We came outside of the forest soon and went back to our guest house. At night after consuming a few cups of tea when I restored back my all senses I found there was one image came capturing the growling tiger in the bush.
The next day we went again inside the forest and started going towards Dhikala range. That night we were supposed to spend inside the forest at the Bungalow of Park Warden. We noticed lots of spotted deer, sambar, barking deer and variety of birds. But our heart jumped in joy when we spotted one elusive yellow-throated martin. It was such an amazing experience to see this rare species. We also spotted a handsome jackal just in front of us. He was very curious about us and was heading right towards us.
The cool night was awesome at Dhikala. The guest houses were surrounded by thick forest and a species of monkey was making sounds all around the night. A cool breeze was following from the river Ramganga. We went to bed early as we have to wake up very early in the next morning.

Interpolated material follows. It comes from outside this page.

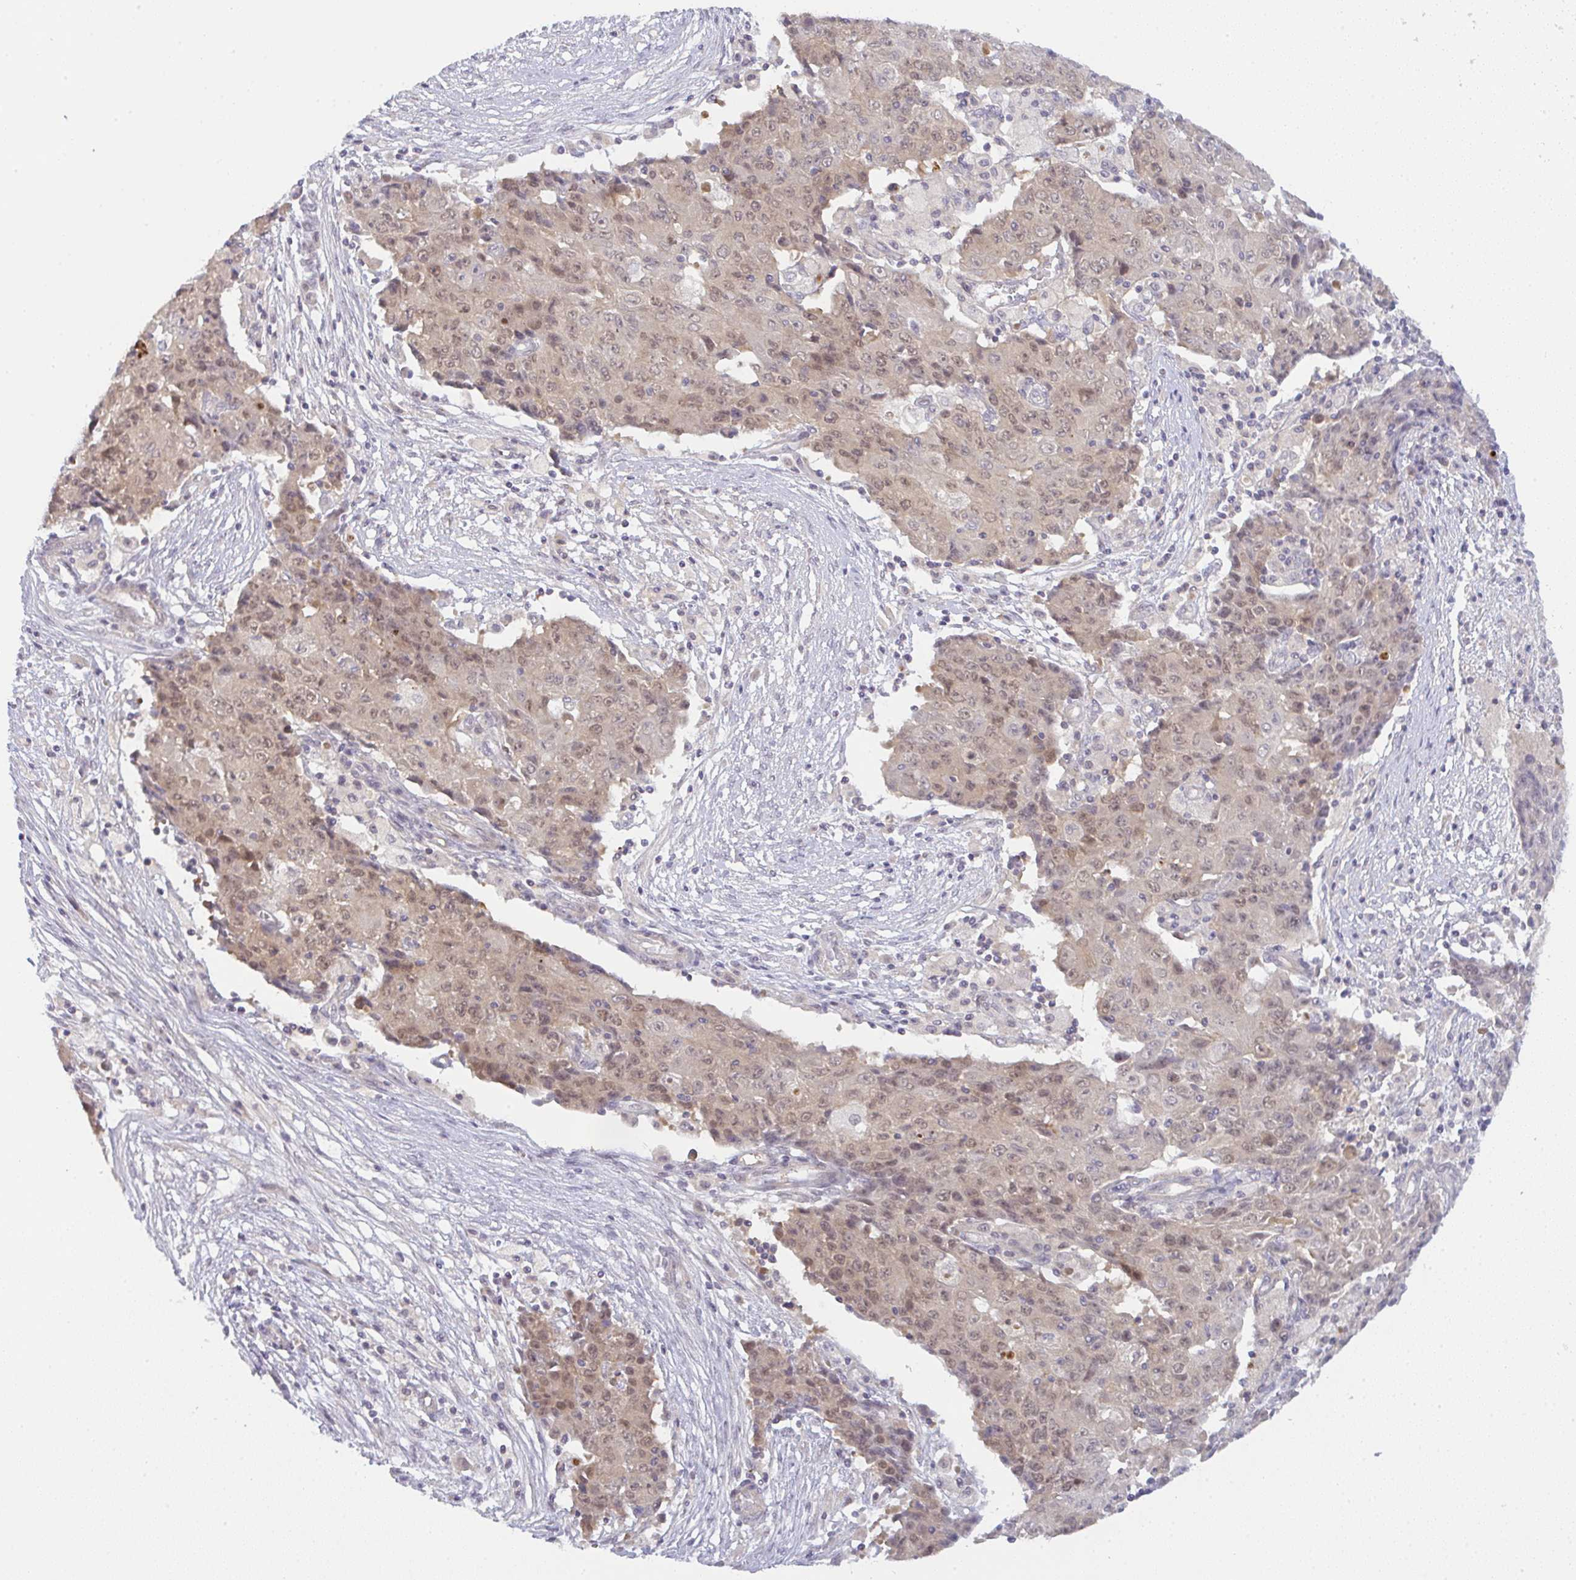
{"staining": {"intensity": "weak", "quantity": "25%-75%", "location": "cytoplasmic/membranous,nuclear"}, "tissue": "ovarian cancer", "cell_type": "Tumor cells", "image_type": "cancer", "snomed": [{"axis": "morphology", "description": "Carcinoma, endometroid"}, {"axis": "topography", "description": "Ovary"}], "caption": "Tumor cells exhibit low levels of weak cytoplasmic/membranous and nuclear staining in about 25%-75% of cells in endometroid carcinoma (ovarian).", "gene": "CSE1L", "patient": {"sex": "female", "age": 42}}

We woke up in next morning with the alarm calls of Sambar deer. But it was coming from the opposite side of the river. The morning was very cold. We started our journey again through the grassland of the forest. The whole forest was wrapped by thick mist. We headed towards the river from where the alarm call was coming. We noticed fresh pugmark of tiger but couldn’t notice a single after waiting for a long in cold. We spotted a beautiful Crested Kingfisher right on the top of a wooden pool on the river and then noticed a Sambar pair. Those were mating couple. The male was following the female on the river. They watched us carefully and then crossed the river slowly.
Then we moved to the Gharial Points of Ramganga and we could notice few Gharials basking in the Sun. Even we spotted some huge Golden Mahseer fishes in the clear water of Ramganga. While roaming inside the forest we again came across the line of Spotted Deer, Sambar and Wild Boars. Then we realized we had to come out from the jungle soon as that was our last day at Ramnagar and we had to start for Delhi post lunch.
So, it was the time to say goodbye to Corbett with a promise that we have to come back again and spent some days inside this amazing forest with amazing biodiversity. This time we couldn’t spend with the wildlife of the Corbett much due to our documentary film which was going on Asian Vultures, but by then we made many friends there and I am sure we will get the same warm hospitality whenever we will be back to this amazing tiger land.